A wage assignment is a deduction from an employee’s pay, which may be used to pay off debts, or to pay child or spousal support. Some loans stipulate to a wage assignment should they fail to make prompt payments to pay off the loan. In this case, if the loan is not repaid, money is deducted from an employee’s paycheck, either a specific sum or a percentage of earnings to collect debts owed.
There are two wage assignment types. One is voluntary, when an employee specifically asks his or her employer to deduct a portion of his/her wages to be paid to a designated third party. This is often easier for people than remembering to write important checks for loans or child support, or for things like payments of back taxes. The voluntary wage assignment tends not to reflect poorly on the employee, since it shows the employee is making a true effort to repay a loan or to honor financial obligations to others.
The second type of wage assignment is involuntary. It can also be called wage garnishment. This second type may occur when a person refuses to pay debts or agreed upon payments to a third party. Wage assignments of this second type may need to be honored by employers and may be requested by court order. Again, amounts can vary depending upon the financial obligations of the employee. Some wage assignments that are involuntary take a percentage of a paycheck, almost all of the paycheck, or a set amount. If an employee’s earnings increase or decrease, third parties may receive more or less money when the assignment is based on percentage.
If you do have to make a set payment, such as child support, creating a voluntary wage assignment is not a bad way to go. An involuntary assignment or garnishing of the paycheck suggests you may not be trustworthy or be able to live up to your obligations. It implies, even when this is not the case, that you have specifically resisted paying your debts, or worse, paying child support or spousal support. This can reflect on the employee’s character and might determine your future in a company.

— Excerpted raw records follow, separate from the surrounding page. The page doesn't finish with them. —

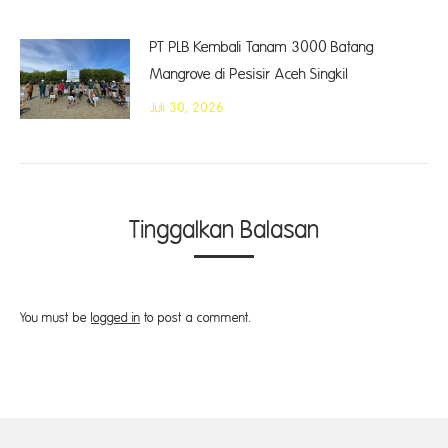
PT PLB Kembali Tanam 3000 Batang
Mangrove di Pesisir Aceh Singkil
Juli 30, 2026
Tinggalkan Balasan
You must be
logged in
to post a comment.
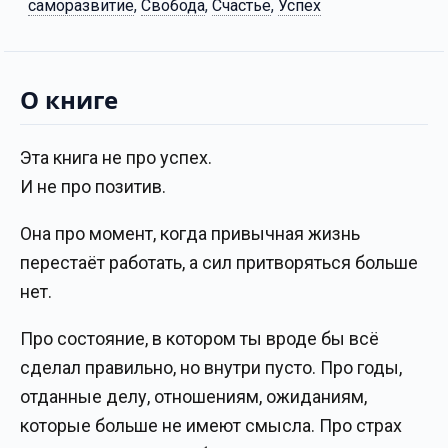
саморазвитие
,
Свобода
,
Счастье
,
Успех
О книге
Эта книга не про успех.
И не про позитив.
Она про момент, когда привычная жизнь
перестаёт работать, а сил притворяться больше
нет.
Про состояние, в котором ты вроде бы всё
сделал правильно, но внутри пусто. Про годы,
отданные делу, отношениям, ожиданиям,
которые больше не имеют смысла. Про страх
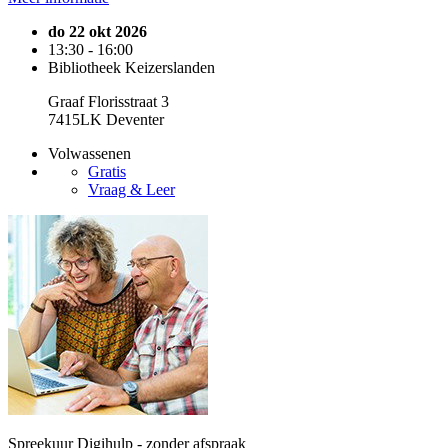
do 22 okt 2026
13:30 - 16:00
Bibliotheek Keizerslanden
Graaf Florisstraat 3
7415LK Deventer
Volwassenen
Gratis
Vraag & Leer
Spreekuur Digihulp - zonder afspraak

Some individuals, if they have lots of debt, may have more than one wage assignment on a paycheck. Governments usually set a priority of which debts must be first addressed. If there is adequate money to cover all debt, the employee may still be able to make voluntary wage assignments, though some employers do charge for this extra service. When the assignment is involuntary, generally companies must comply with any mandated assignments, in the order in which the government determines. Where there is one income supporting a person, the wage assignment usually can’t remove all the money you make. Most assignments have to allow an employee to collect a subsistence income, unless that employee voluntarily assigns his/her wages in a different manner.